DOCUMENT EXTRACT.
Start of Block
# Snell Speakers, Apogee Stage Mini Grand, and HSU VTF 15h



## Biscuit97 (Jan 20, 2012)

There is an estate sale near me that has Snell speakers, Apogee Stage Mini Grand, and a HSU Research VTF15h for sale. I'm somewhat familiar with the HSU Research reputation but don't know anything about Snell and Apogee Stage. Anyone have opinions on these speakers? If so, any clue what a good price would be? Unfortunately I don't have specific model numbers. There is also an unopened Audio Research Reference 150 Tube Amplifier, a JVC powered subwoofer, and B&W center channel speaker. I'd love to hear opinions on all of this stuff. Thanks.


----------



## nova (Apr 30, 2006)

Wow, hard to say. Snell made some outstanding speakers, really just depends... I would not hesitate to go for them but, depends on what they are.


----------



## zieglj01 (Jun 20, 2011)

Yes, Snell made some nice speakers.


----------



## Biscuit97 (Jan 20, 2012)

Went out there and the Snell's were the George Lucas THX branded ones. Was $1500 for 7 speakers (5.2 system). The HSU VTF-15-h were $1100 for the pair (those things are huge by the way) and the Apogee Stage Mini Grands were $1500 for the pair I think . There were thousands of CDs, LPs, Blue Rays, etc but it was really too crowded to look around. I might swing back by tomorrow when they cut the price on everything and see if I can't get a deal on something.
End of Block
EXERCISE DATA.
Start of Block
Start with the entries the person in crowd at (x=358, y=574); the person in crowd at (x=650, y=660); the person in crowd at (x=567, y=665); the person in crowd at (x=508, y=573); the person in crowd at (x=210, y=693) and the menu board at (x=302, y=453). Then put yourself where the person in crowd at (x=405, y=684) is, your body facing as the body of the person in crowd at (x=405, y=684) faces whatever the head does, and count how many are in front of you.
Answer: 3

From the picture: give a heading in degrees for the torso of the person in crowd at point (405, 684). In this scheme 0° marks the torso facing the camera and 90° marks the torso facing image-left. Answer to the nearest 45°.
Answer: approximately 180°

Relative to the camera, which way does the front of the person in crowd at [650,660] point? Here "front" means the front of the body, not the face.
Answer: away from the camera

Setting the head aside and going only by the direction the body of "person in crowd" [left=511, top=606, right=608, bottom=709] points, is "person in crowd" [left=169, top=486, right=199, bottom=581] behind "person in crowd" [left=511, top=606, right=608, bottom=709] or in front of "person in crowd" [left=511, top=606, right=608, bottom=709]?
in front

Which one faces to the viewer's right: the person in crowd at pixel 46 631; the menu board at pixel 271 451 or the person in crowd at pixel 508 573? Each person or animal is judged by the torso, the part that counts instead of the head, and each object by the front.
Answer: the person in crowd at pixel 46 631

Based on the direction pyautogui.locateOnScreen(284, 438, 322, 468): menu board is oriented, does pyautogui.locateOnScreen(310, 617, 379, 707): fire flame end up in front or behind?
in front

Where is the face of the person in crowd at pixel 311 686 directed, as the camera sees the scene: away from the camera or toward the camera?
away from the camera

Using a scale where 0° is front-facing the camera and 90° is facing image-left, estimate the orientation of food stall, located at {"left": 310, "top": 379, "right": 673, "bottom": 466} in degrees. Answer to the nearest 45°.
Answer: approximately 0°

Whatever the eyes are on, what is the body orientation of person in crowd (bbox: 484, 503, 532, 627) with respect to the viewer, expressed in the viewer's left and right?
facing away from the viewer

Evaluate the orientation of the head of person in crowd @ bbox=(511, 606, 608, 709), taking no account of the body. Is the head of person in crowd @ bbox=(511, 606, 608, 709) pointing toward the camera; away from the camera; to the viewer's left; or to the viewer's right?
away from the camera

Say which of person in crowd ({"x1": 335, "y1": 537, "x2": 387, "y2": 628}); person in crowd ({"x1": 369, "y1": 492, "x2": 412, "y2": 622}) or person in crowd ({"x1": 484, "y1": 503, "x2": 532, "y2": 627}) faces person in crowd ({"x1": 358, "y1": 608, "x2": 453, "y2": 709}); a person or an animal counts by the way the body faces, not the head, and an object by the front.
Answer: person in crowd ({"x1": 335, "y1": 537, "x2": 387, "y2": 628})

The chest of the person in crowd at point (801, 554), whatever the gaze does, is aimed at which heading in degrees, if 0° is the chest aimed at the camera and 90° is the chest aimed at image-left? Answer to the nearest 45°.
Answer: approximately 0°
End of Block
WORK ITEM A. In the speaker forum thread, what was the price of the pair of HSU VTF-15-h subwoofers at the estate sale?
WORK ITEM B. Continue the speaker forum thread about the estate sale from its last post.
This work doesn't need the data.

FINAL ANSWER A. $1100 for the pair.

FINAL ANSWER B.
----------



## NBPk402 (Feb 21, 2012)

The Apogee speakers were great sounding as I recall, but also very picky on what amplifier sounded good with them. If i recall correctly they were not an easy load either, but they were excellent sounding with the right combo. :T

Here is a review of the Apogees. http://www.stereophile.com/content/...eakers-thomas-j-norton-apogee-mini-grand-1994


----------



## nova (Apr 30, 2006)

Sounds like it could be a pretty good deal. I think that Snell speaker package was about $5000.00 if they are in great shape they could well be a fantastic bargain.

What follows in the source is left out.